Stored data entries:

__________________________________________________

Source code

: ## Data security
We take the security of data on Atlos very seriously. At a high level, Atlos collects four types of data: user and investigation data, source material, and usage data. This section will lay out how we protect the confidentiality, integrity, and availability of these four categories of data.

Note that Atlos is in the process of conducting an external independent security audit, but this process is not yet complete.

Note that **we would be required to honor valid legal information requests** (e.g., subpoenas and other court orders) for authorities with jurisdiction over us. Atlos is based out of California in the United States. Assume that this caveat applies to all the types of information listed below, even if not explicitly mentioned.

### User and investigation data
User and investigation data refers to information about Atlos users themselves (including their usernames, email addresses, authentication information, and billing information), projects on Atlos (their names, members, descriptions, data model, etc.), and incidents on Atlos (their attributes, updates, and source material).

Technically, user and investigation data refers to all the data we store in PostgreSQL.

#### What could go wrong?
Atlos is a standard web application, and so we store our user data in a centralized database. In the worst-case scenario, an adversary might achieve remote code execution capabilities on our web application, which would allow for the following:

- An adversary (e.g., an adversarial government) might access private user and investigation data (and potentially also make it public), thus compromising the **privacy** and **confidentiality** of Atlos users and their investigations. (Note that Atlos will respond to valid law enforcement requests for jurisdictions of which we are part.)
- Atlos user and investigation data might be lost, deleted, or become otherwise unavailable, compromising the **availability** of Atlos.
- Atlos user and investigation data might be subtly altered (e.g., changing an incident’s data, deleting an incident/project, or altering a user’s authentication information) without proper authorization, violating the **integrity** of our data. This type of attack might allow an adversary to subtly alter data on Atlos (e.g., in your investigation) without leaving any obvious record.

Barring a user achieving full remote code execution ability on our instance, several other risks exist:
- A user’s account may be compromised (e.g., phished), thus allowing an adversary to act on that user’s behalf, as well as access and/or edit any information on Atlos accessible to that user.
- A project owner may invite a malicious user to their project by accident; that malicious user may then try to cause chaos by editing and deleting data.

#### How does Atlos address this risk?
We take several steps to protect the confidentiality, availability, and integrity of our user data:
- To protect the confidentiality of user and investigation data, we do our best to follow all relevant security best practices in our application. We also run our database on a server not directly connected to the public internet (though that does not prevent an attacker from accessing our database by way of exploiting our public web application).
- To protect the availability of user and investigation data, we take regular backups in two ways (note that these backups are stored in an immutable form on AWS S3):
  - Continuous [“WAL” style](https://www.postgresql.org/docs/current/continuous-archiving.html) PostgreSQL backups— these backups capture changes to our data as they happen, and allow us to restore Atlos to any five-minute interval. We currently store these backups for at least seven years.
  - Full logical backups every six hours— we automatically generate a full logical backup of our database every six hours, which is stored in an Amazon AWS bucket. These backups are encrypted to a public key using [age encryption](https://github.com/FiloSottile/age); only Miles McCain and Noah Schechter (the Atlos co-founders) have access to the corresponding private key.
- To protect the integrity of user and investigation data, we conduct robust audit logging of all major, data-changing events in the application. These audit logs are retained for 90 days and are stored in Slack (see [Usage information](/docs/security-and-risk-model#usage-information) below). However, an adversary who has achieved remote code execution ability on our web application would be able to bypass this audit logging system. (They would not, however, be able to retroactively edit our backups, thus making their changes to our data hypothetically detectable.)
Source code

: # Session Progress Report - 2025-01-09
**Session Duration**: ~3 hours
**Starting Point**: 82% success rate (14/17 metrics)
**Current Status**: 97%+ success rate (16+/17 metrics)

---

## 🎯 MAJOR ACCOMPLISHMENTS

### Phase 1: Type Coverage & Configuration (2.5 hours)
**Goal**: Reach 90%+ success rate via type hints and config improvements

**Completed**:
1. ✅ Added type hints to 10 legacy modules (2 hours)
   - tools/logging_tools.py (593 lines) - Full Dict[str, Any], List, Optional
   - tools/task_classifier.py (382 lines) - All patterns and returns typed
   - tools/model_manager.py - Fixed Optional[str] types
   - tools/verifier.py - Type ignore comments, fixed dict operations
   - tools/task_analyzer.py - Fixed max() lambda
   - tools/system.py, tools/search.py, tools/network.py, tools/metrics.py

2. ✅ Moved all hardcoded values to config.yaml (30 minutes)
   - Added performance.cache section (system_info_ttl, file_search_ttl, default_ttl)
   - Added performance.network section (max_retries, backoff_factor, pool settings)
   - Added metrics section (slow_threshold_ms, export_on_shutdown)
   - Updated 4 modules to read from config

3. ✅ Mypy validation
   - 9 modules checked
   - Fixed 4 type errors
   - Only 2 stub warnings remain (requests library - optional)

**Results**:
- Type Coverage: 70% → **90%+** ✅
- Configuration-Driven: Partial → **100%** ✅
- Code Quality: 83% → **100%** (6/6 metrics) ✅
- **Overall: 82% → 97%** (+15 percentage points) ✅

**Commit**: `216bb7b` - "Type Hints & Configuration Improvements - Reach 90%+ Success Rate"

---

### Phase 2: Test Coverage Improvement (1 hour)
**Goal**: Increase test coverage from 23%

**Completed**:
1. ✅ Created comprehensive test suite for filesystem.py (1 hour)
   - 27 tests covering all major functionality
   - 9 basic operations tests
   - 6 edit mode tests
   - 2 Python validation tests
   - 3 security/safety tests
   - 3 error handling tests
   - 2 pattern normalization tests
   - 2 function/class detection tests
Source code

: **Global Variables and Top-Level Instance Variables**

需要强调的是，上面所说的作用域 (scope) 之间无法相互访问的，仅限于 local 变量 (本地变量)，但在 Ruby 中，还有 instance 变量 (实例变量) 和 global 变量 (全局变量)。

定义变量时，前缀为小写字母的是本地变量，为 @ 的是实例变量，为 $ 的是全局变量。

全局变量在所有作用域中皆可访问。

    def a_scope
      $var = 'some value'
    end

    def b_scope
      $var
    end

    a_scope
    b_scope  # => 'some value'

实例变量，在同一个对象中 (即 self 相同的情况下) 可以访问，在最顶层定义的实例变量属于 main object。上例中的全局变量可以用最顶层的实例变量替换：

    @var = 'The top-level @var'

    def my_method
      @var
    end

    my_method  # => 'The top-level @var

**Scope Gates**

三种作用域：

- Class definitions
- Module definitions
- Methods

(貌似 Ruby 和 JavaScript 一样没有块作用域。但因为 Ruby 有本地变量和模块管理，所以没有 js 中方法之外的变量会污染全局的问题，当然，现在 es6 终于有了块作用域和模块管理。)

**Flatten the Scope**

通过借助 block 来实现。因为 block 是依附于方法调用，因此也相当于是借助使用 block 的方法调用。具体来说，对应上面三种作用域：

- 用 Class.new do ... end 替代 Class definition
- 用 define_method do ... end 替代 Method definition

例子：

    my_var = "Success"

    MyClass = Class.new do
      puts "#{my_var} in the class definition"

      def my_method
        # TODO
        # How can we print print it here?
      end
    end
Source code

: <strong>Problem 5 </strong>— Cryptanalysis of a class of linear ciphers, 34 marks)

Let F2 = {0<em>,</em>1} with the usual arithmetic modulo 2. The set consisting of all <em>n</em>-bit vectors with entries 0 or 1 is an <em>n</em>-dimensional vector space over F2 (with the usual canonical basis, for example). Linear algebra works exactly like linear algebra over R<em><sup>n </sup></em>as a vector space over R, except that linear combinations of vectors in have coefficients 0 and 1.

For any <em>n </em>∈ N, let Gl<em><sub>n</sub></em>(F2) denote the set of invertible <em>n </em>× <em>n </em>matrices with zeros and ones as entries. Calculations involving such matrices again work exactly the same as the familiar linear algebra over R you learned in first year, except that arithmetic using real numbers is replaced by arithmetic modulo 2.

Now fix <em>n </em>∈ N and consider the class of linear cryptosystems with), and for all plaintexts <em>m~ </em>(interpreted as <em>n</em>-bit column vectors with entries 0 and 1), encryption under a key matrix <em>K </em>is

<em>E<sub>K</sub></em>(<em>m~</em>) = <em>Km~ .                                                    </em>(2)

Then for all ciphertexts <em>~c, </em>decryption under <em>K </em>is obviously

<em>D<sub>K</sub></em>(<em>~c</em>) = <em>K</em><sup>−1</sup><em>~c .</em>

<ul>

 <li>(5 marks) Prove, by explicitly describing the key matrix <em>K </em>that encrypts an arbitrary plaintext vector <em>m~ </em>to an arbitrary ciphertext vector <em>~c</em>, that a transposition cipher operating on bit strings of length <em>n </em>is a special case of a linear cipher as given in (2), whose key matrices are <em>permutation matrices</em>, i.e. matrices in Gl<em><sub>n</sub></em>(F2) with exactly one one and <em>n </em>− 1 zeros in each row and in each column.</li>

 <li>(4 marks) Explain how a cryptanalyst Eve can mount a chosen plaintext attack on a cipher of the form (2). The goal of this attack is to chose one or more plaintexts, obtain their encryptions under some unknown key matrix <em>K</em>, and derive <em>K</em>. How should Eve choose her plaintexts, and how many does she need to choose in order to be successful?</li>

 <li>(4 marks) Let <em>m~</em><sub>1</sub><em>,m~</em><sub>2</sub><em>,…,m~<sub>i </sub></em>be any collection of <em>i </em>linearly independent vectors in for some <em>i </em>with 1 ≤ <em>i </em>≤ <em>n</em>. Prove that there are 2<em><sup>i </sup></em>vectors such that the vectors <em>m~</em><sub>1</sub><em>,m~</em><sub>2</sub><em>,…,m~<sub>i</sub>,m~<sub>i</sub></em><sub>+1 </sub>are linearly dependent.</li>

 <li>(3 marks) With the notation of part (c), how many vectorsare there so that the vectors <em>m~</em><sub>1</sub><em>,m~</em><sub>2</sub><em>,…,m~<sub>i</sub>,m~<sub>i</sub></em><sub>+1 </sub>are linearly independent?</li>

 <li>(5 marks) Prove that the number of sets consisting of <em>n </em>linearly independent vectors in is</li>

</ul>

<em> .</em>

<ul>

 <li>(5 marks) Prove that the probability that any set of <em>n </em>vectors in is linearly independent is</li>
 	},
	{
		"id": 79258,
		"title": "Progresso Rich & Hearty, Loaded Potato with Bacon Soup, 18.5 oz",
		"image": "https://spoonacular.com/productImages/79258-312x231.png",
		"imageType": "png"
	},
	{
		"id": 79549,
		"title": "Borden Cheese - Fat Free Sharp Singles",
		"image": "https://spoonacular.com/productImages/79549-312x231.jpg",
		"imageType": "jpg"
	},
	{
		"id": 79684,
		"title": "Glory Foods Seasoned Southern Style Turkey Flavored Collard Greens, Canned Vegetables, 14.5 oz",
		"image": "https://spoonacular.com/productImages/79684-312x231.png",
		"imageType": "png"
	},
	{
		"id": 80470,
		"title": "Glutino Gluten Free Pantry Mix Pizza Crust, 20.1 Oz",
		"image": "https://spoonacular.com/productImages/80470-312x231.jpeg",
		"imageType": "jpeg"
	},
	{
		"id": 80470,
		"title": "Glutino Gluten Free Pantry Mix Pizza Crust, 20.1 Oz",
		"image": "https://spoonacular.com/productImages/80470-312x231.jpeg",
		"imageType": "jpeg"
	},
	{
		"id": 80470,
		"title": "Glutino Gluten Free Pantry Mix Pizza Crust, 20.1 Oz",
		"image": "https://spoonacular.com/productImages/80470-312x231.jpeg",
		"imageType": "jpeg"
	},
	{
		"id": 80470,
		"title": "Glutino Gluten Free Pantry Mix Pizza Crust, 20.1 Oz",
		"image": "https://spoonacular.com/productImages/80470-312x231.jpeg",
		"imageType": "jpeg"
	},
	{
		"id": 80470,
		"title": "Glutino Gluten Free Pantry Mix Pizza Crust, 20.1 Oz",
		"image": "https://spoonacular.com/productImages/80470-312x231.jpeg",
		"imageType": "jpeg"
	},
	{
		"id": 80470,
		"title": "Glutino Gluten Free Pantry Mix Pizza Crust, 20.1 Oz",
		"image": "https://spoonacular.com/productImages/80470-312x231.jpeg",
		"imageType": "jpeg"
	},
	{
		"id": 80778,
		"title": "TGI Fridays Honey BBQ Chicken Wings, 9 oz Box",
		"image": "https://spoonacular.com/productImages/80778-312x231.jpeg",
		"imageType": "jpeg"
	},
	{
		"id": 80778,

__________________________________________________

Work item: Looking at the data, how many lines hold the string "Phase"? Reply with the number alone.

Response area: 2